Drilling to date on the property has intersected this mineralization in widely spaced drill holes over a strike length of approximately 4 km (2.4 miles). Approximately 35 holes totalling 30,000 metres (100,000 feet) of diamond drilling is planned using up to four drills. Drilling is scheduled to start this month.

The Maturi Extension Property has been divided into a Western Area and an Eastern Exploration Area. The objectives of the programs are to concentrate drilling in the Western Area in order to pursue a qualified resource and to define the limits of the mineralization in the Eastern Exploration Area, which hosts some of the better grade intersections in the Complex and is open to the east, north and south.

Henry Sandri, President and CEO stated, "Duluth Metals is looking forward to its participation as a major player in the emerging Duluth Complex.
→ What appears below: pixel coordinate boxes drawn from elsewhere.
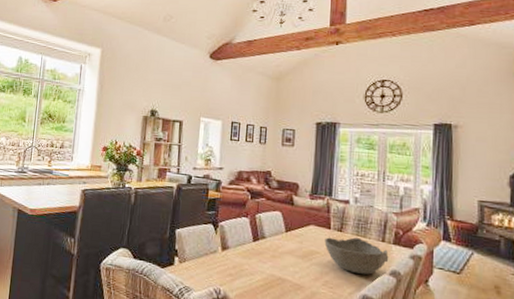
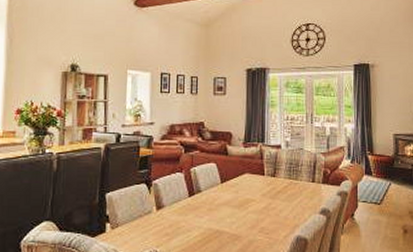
bowl: present [324,237,389,275] -> none [259,181,319,216]

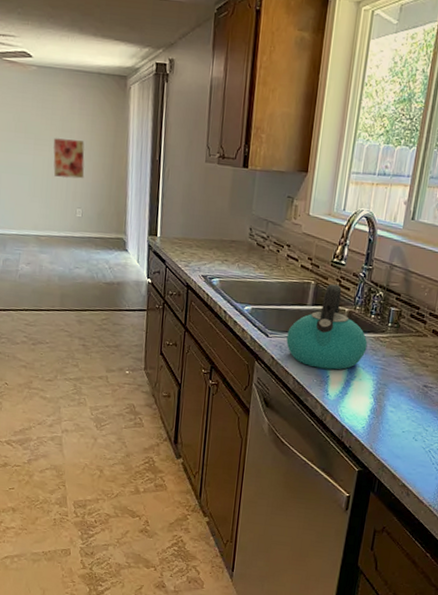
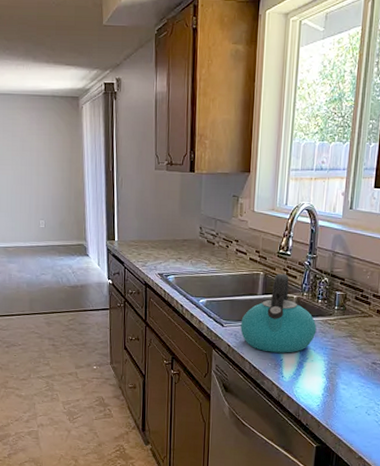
wall art: present [53,138,85,179] -> none [15,158,45,194]

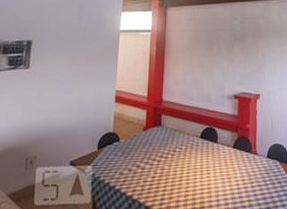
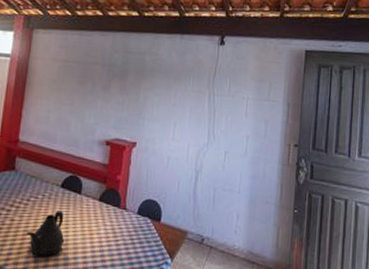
teapot: none [175,159,208,201] -> present [26,211,65,258]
In our view, the Duluth Complex is the next major nickel-copper-PGM sulphide camp to be developed."

The IPO consisted of 12,949,250 units (the "Units"), each Unit consisting of one common share and one-half of one Class A share purchase warrant (the "Class A Warrants"), with each whole warrant (a "Warrant") exercisable into one common share. The Units have been issued pursuant to a prospectus dated September 13, 2006, (the "Prospectus") at a price of $0.80 each for total proceeds of $10,359,400. The Class A Warrants are exercisable at a price of $1.10 per Warrant at any time on or before September 30, 2008. D&D Securities Company and Union Securities Ltd. acted as co-agents on the IPO.
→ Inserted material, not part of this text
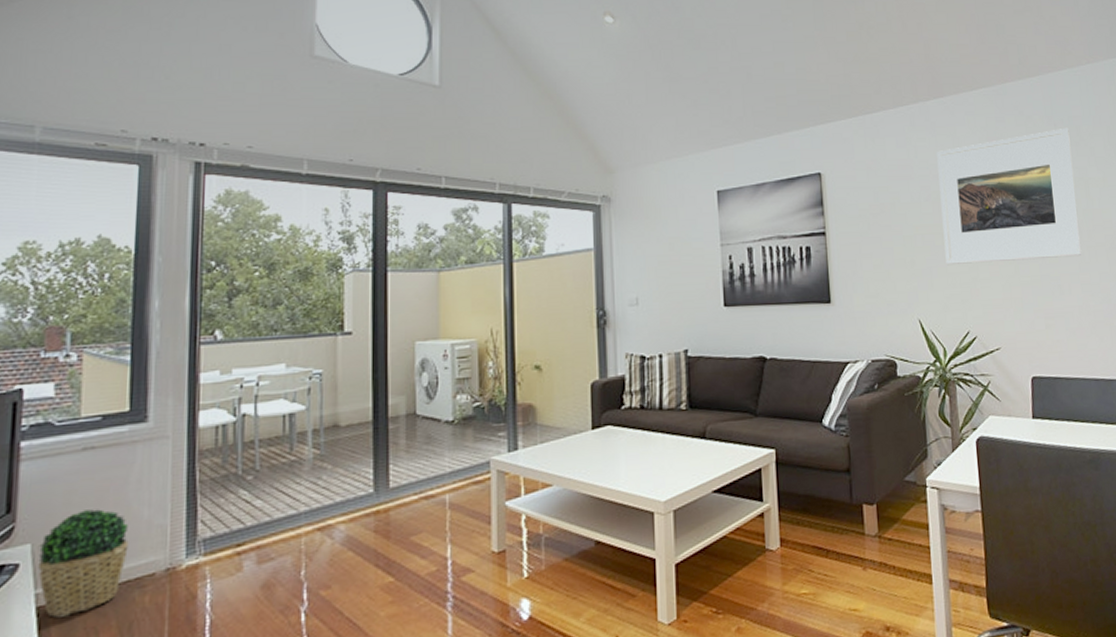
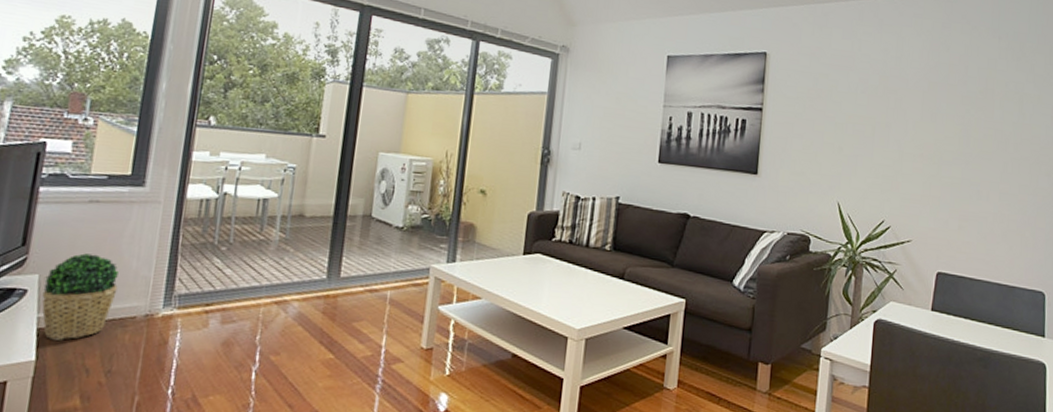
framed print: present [936,127,1082,266] -> none [872,42,1013,167]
Concurrent with completion of its IPO, a U.S. Private Placement (the "Concurrent Private Placement") was completed consisting of 1,417,603 additional Units at a price of $0.80 Cdn each for total proceeds of $1,134,082.40 Cdn. The Common Shares and Class A Warrants issued pursuant to the Concurrent Private Placement are subject to a four month plus one day hold period. Northland Securities, Inc. acted as agent on the Concurrent Private Placement.

About Duluth Metals
Duluth Metals Limited was founded to acquire, explore and develop copper, nickel and platinum group metal (PGM) deposits in North America. Duluth's principal property is the Maturi Extension Property located within the rapidly emerging Duluth Complex mining camp in northeastern Minnesota. The Duluth Complex hosts one of the world's largest undeveloped repositories of copper, nickel and PGMs, including the world's third largest accumulation of nickel sulphides, and one of the world's largest accumulations of polymetallic copper and platinum group metals.

Mara Strazdins at 416 710 0646.
Henry Sandri, President and CEO, Duluth Metals Limited at [email protected]

This document may contain forward-looking statements relating to Duluth's operations or to the environment in which it operates. Such statements are based on operations, estimates, forecasts and projections. They are not guarantees of future performance and involve risks and uncertainties that are difficult to predict and may be beyond Duluth's control. A number of important factors could cause actual outcomes and results to differ materially from those expressed in forward-looking statements, including those set forth in other public filings. In addition, such statements relate to the date on which they are made. Consequently, undue reliance should not be placed on such forward-looking statements. Duluth disclaims any intention or obligation to update or revise any forward-looking statements, whether as a result of new information, future events or otherwise, save and except as may be required by applicable securities laws.